当区では、保護者などからくりかえし少人数学級の実施を求める声があがり、昨年もネット署名が行われました。小中学校の全学年で35人学級を早急に実施し、さらに30人学級をめざすべきです。教育長の見解をうかがいます。
④学校施設長寿命化計画について
公共施設の老朽化対策が課題となる中で、当区でも今後30年間を計画期間とした学校施設長寿命化計画が策定されました。
区が作成した計画の中には、「将来更新コストはこれまでの修繕・改修費用の水準を大幅に超過するため、他施設との複合化・共用化や適正規模・適正配置の方策と連動することが必要」など、財政的な視点から導き出された結論が優先され、教育環境がどうあるべきかという議論は二の次になっています。しかし、教育は未来の世代を担う子どもを育成するものだけに、子どもの教育環境向上のための財政を惜しむべきではありません。
学校施設整備の基本的な方針には、学級数の少ない学校を問題視し、長谷戸小、常磐松小、鳩森小、鉢山中、広尾中、笹塚中と名指しで学区変更や統廃合などの学校再編の検討の必要性があるとしていることはとんでもないことです。学校は、子どもたちの学びの場であるだけでなく、地域コミュニティの要の役割をはたしており、災害時の防災拠点でもあります。人口が密集する都心区で、いったん学校を廃校にしてしまえば、児童・生徒数の増加があっても学校の新設は容易ではありません。渋谷本町学園では建設計画時の想定に反し、小学校のクラス数を増やす改修工事も計画しなければならなくなっています。
また、計画では,公共施設との複合化やプールや図書館などの共用・集約化等が課題とされています。葛飾区では、区民プールや民間プールを活用して小学校などのプールは設置しない方針を決めたことに対し、住民の反対運動が起きています。

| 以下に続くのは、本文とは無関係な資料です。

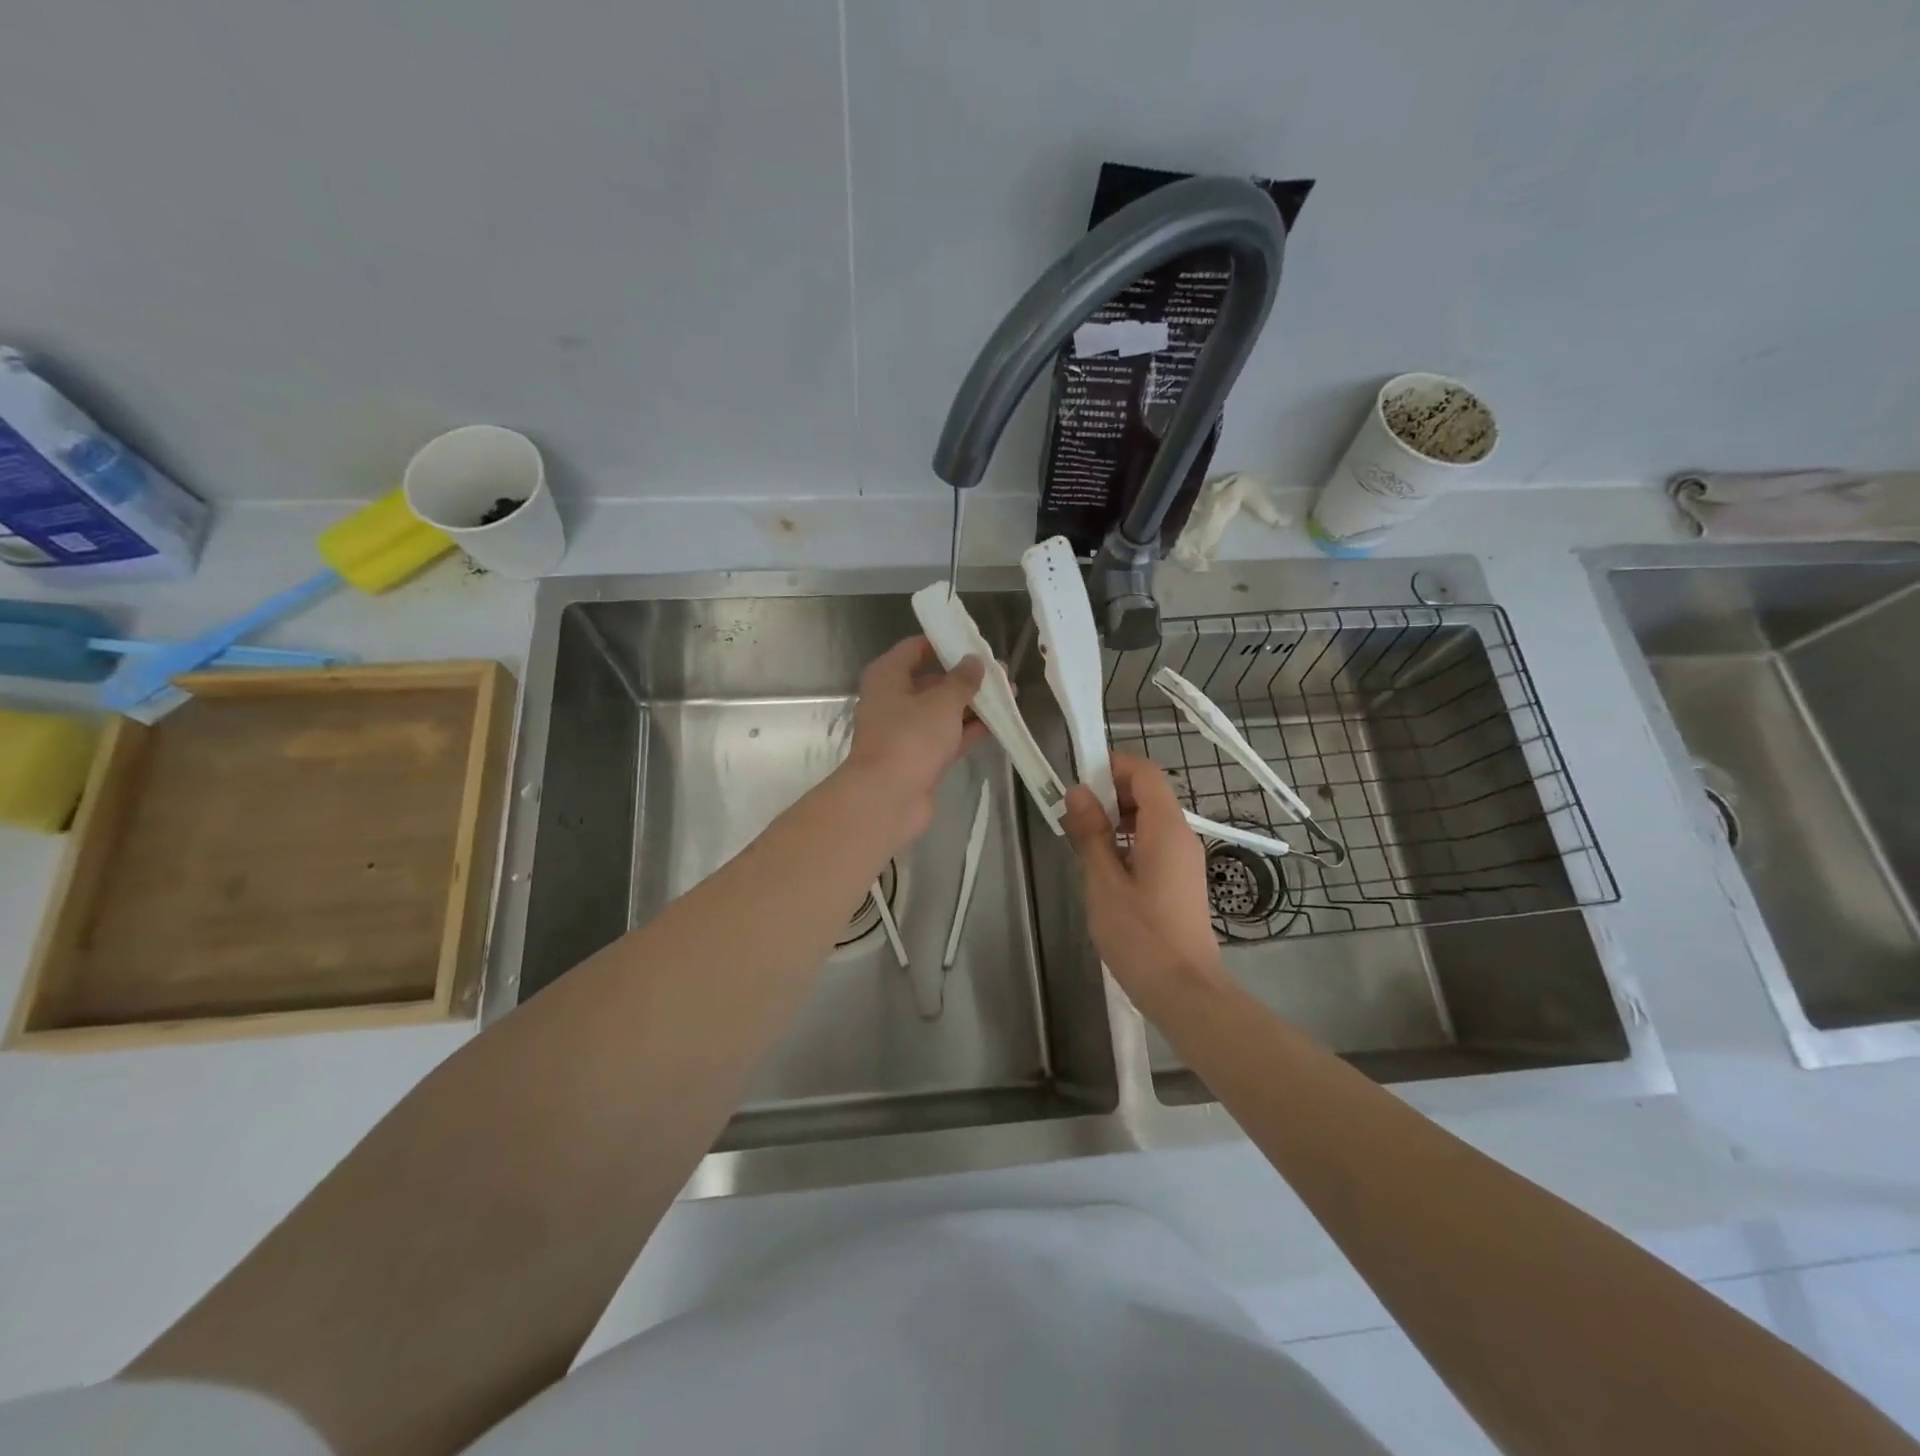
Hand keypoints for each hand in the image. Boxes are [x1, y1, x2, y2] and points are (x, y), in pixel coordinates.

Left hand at [840, 636, 986, 842]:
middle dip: (966, 678)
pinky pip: (947, 737)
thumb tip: (974, 661)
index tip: (974, 644)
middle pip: (931, 681)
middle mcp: (892, 700)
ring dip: (972, 705)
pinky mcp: (918, 758)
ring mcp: (905, 732)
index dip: (944, 644)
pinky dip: (969, 730)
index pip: (914, 649)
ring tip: (1009, 696)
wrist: (887, 798)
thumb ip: (962, 680)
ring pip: (942, 711)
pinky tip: (999, 724)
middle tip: (1001, 674)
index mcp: (887, 677)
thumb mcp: (942, 702)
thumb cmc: (910, 738)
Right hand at [1063, 753, 1227, 1013]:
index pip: (1144, 772)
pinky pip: (1153, 842)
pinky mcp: (1181, 880)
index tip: (1077, 781)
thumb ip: (1090, 834)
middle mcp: (1181, 835)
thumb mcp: (1104, 883)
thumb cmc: (1141, 936)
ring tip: (1083, 842)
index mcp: (1165, 828)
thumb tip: (1077, 791)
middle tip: (1073, 815)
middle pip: (1148, 792)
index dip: (1111, 766)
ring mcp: (1184, 858)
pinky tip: (1104, 868)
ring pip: (1149, 819)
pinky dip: (1127, 841)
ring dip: (1116, 819)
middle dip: (1109, 793)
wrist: (1185, 991)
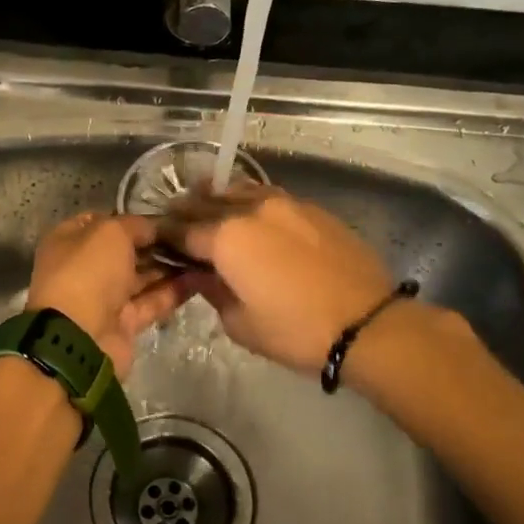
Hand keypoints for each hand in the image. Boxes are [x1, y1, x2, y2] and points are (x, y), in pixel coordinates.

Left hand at [26, 211, 190, 375]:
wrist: (80, 338)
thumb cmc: (88, 272)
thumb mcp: (111, 232)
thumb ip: (136, 225)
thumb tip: (155, 227)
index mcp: (70, 241)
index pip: (104, 222)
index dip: (134, 219)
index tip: (168, 217)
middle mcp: (85, 268)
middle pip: (125, 251)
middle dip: (156, 244)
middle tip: (192, 236)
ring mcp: (104, 298)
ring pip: (141, 277)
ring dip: (169, 267)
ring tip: (202, 255)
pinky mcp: (124, 323)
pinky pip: (151, 302)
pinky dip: (173, 292)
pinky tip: (200, 279)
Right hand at [161, 182, 396, 372]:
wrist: (366, 323)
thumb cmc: (295, 331)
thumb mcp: (240, 324)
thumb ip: (213, 292)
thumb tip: (204, 275)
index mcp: (226, 238)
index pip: (182, 230)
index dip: (166, 237)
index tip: (157, 241)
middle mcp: (251, 210)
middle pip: (207, 202)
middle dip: (187, 212)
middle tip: (177, 221)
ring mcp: (285, 204)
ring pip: (240, 191)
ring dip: (219, 199)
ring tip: (211, 209)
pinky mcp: (312, 209)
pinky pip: (269, 197)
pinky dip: (251, 203)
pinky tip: (253, 217)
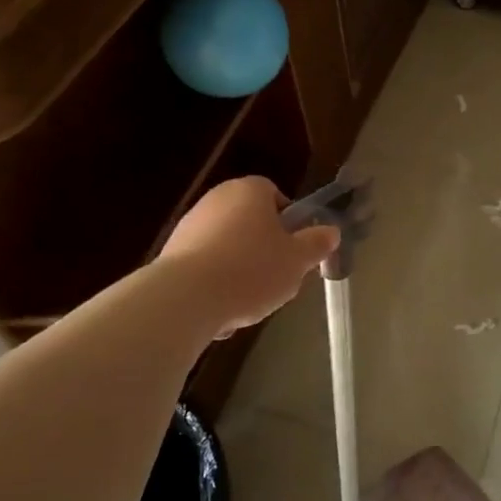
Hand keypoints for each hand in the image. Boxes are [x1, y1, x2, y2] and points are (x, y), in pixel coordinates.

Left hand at [160, 178, 338, 335]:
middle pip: (251, 222)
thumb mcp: (298, 260)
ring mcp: (189, 226)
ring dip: (239, 271)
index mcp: (249, 191)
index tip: (295, 249)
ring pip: (228, 248)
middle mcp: (216, 199)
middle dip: (264, 249)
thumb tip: (331, 231)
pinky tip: (221, 310)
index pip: (276, 195)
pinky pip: (204, 268)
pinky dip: (214, 285)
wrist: (184, 299)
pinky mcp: (170, 254)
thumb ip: (317, 244)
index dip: (290, 222)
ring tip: (248, 301)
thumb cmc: (251, 270)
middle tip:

次世代を担う子どもをはぐくむ最も大切な教育財産であり、地域コミュニティの拠点である学校の統廃合は行わず、教育条件の充実を図るべきと考えますが、区長の見解をうかがいます。
また、小学校の図書館と地域の図書館を共用している臨川小学校では、児童数の増加により、臨川みんなの図書館の一部を改修し、小学校の教室確保に当てなければならなくなっています。こうした事態を起こさないためにも、学校施設と公共施設との複合化や共用・集約化は行うべきでないと考えますが、区長の見解をうかがいます。